Ainsi, ces changements d'affectation n'aurait donc aucun effet au regard du contentieux, dès lors que le redevable pourra toujours continuer à viser la non-conformité de la législation française avec les règlements communautaires et le principe d’unicité de la législation en vue de s’affranchir du paiement des prélèvements sociaux réclamés.
La position du Gouvernement quant à la discrimination entre non-résidents de l’UE et non-résidents d’Etats Tiers à l’UE est selon nous contestable.
Pour les prélèvements sociaux payés au titre des revenus des années antérieures (2012 à 2015), le Gouvernement décide donc de distinguer le cas des non-résidents de l’Union européenne et des non-résidents d’Etats tiers à l’UE. Dans la mesure où la condamnation de la France s’appuie sur le Règlement européen interdisant le non-cumul des régimes de sécurité sociale au sein de l’UE, le législateur français pourrait se limiter à exclure des prélèvements sociaux les non-résidents de l’UE qui sont affiliés à un régime de sécurité sociale étranger.
Toutefois, au regard de la récente décision du Conseil d’Etat relative au taux d’imposition des plus-values immobilières des non-résidents (CE du 20 octobre 2014), il a été jugé que la différence de taux d’imposition entre les non-résidents de l’UE et les non-résidents d’Etats tiers à l’UE était contraire au principe de libre circulation des capitaux. Dès lors, la France ne pourrait envisager une telle distinction pour l’application des prélèvements sociaux sans s’exposer à une nouvelle condamnation.
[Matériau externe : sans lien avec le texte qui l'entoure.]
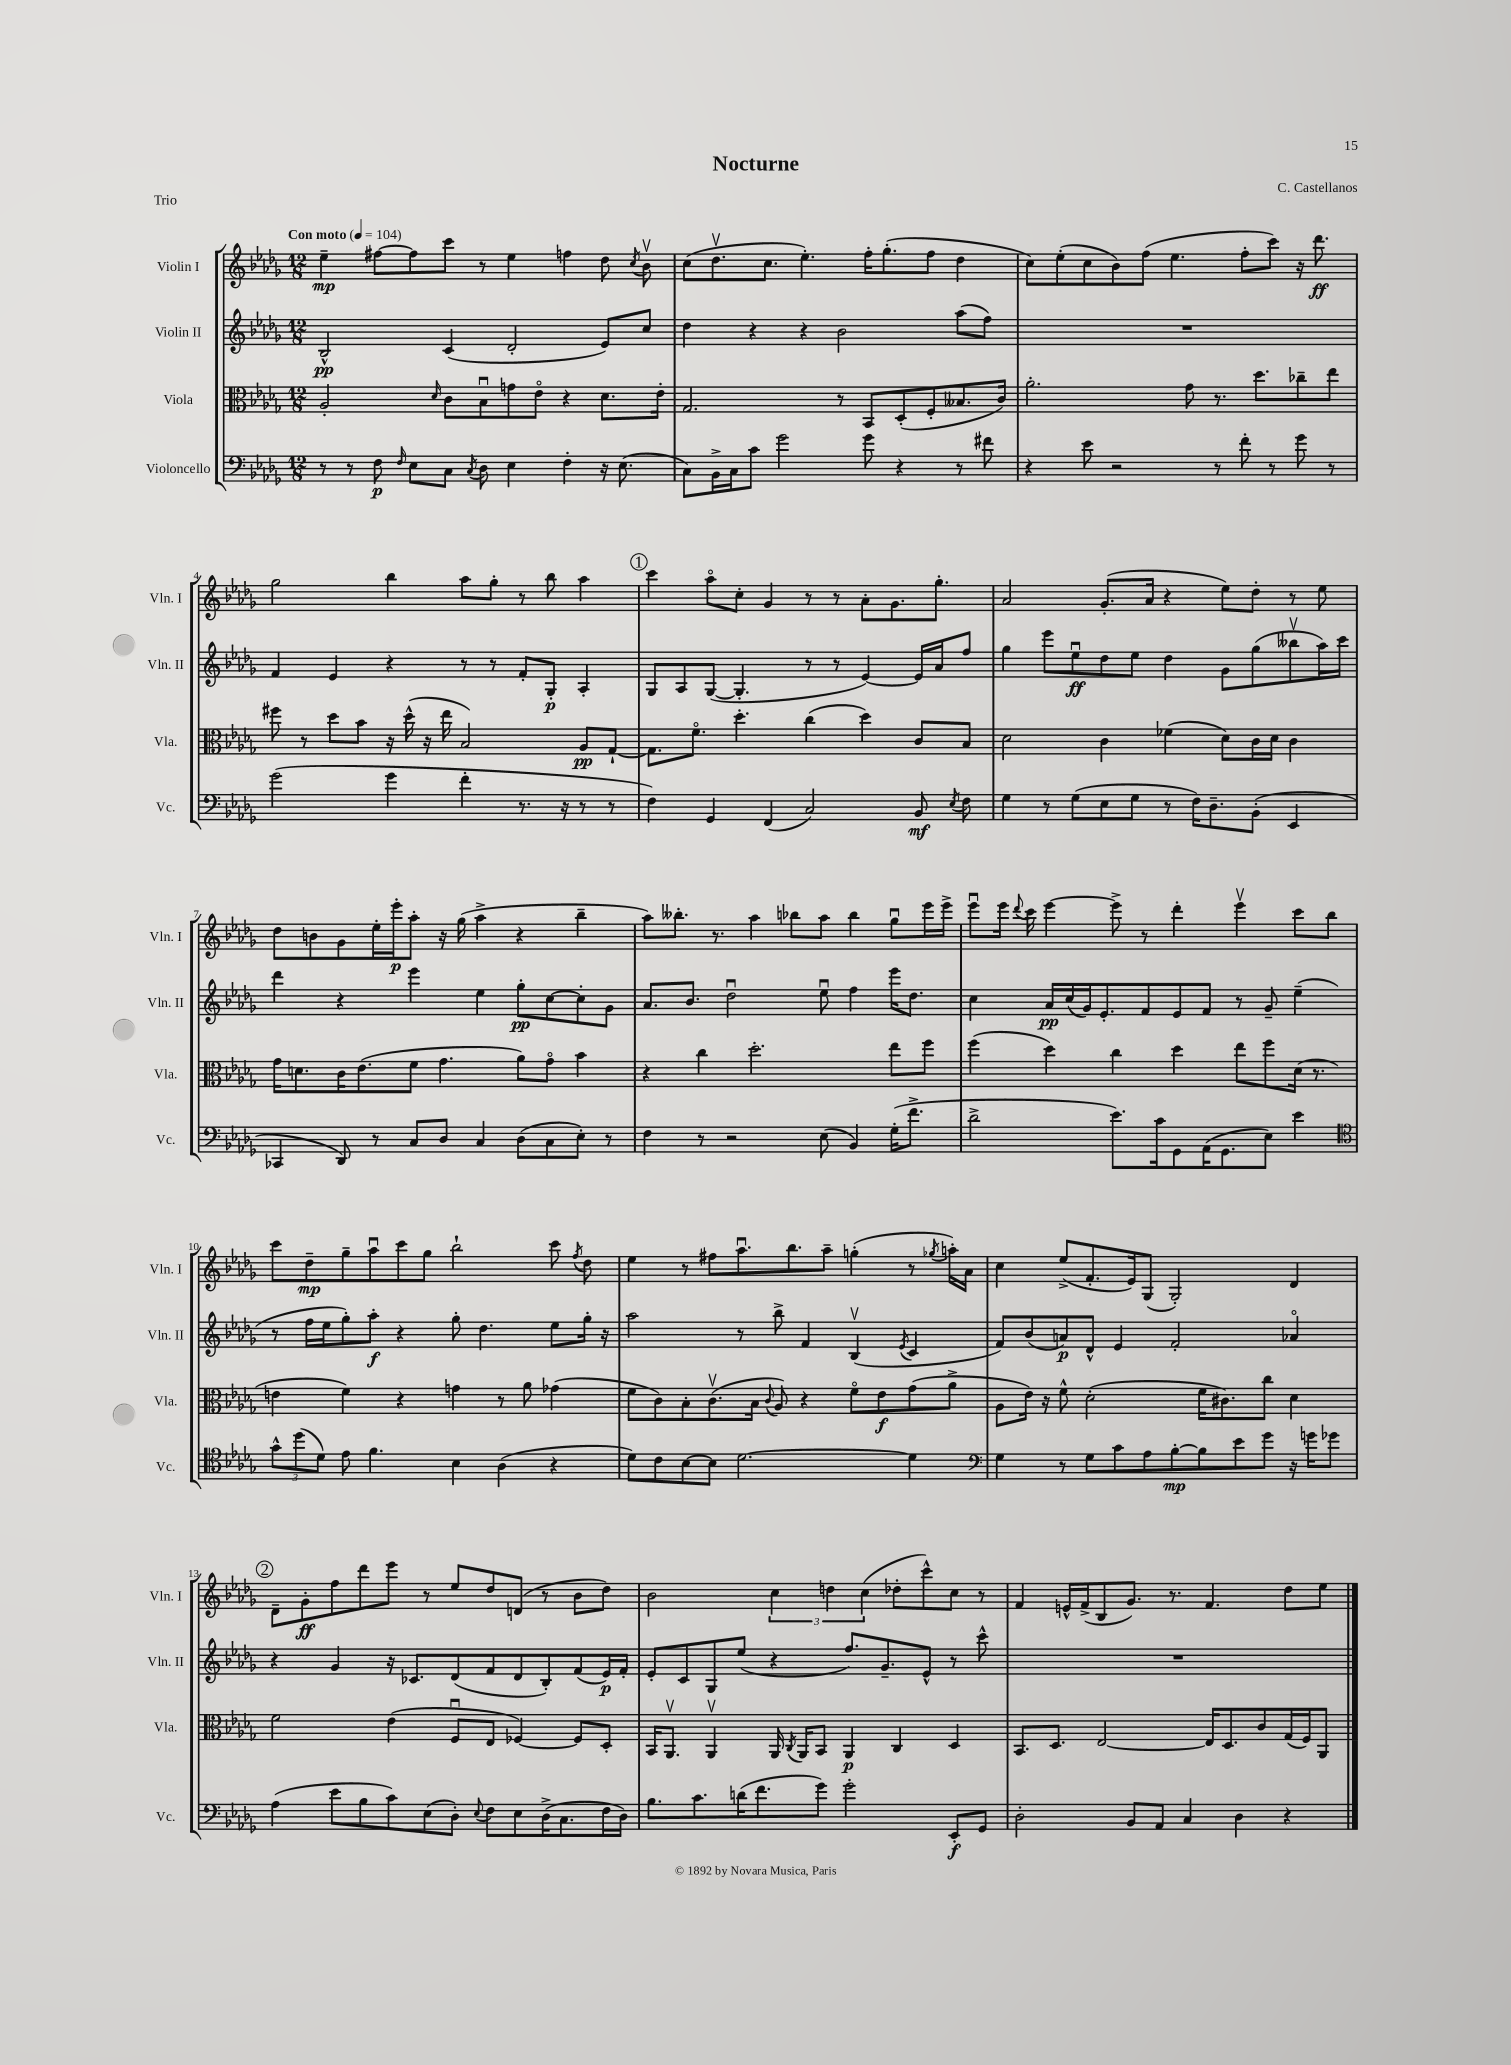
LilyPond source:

Par ailleurs, la CJUE a retenu le principe d'unicité de la législation résultant du règlement communautaire 1408/71 du 14 juin 1971 modifié en 2004. Or, la plupart des conventions internationales ont, entre autres objets, celui de déterminer une seule législation sociale applicable à la personne afin d'éviter autant la double-affiliation que l'absence d'affiliation à l'une ou l'autre législation des États. Par conséquent, l’Administration fiscale en refusant le remboursement aux non-résidents d’Etats Tiers à l’UE se mettrait en contradiction avec les engagements internationaux de la France. Il pourrait naître ainsi un riche contentieux qui pourrait aboutir à une nouvelle condamnation de la France.
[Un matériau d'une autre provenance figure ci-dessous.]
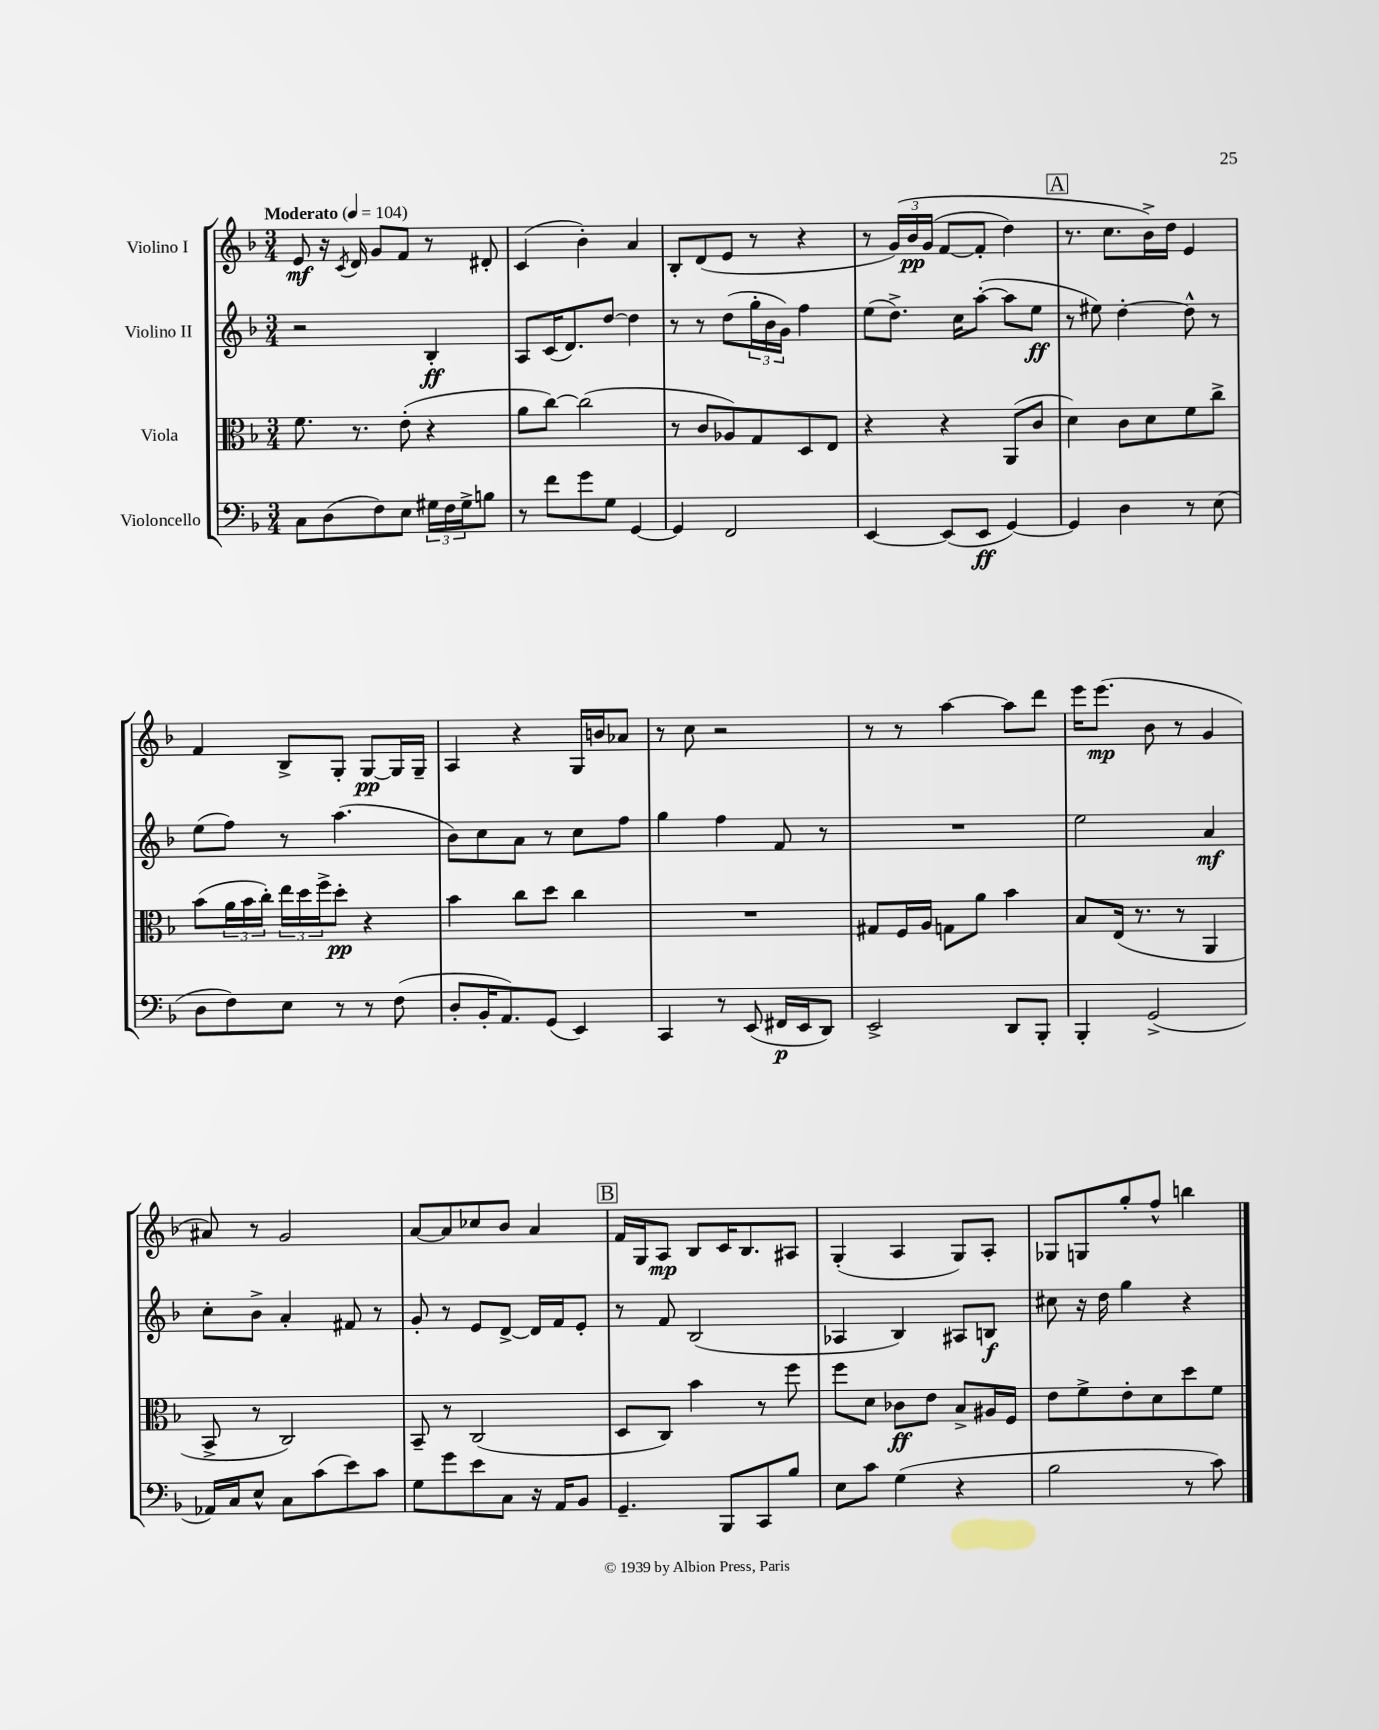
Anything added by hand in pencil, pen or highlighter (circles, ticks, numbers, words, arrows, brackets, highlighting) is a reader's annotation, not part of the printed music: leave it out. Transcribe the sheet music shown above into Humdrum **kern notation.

Dans l’attente, nous encourageons donc les résidents d’Etats tiers à l’UE à introduire leur demande de remboursement au regard de la récente décision du Conseil d’Etat relative au taux d’imposition des plus-values immobilières des non-résidents (CE du 20 octobre 2014) et des engagements internationaux de la France en matière de sécurité sociale, et ce avant le 31 décembre 2015 pour obtenir le remboursement des prélèvements sociaux sur les revenus fonciers réalisés en 2012 et sur les plus-values immobilières réalisées en 2013. Nous encourageons également les non-résidents dans l’UE à formaliser leur demande de remboursement, sans attendre une position du Gouvernement qui ne devrait pas procéder à ces remboursements de manière automatique.
Enfin, pour l’avenir, le débat dans l’hémicycle de l’Assemblée Nationale promet d’être houleux. Dans l’hypothèse d’une issue négative, il sera indispensable d’introduire à nouveau chaque année des réclamations en vue du dégrèvement de ces cotisations, afin de ne pas voir ces demandes prescrites quand la France se verra condamnée pour irrespect du droit communautaire.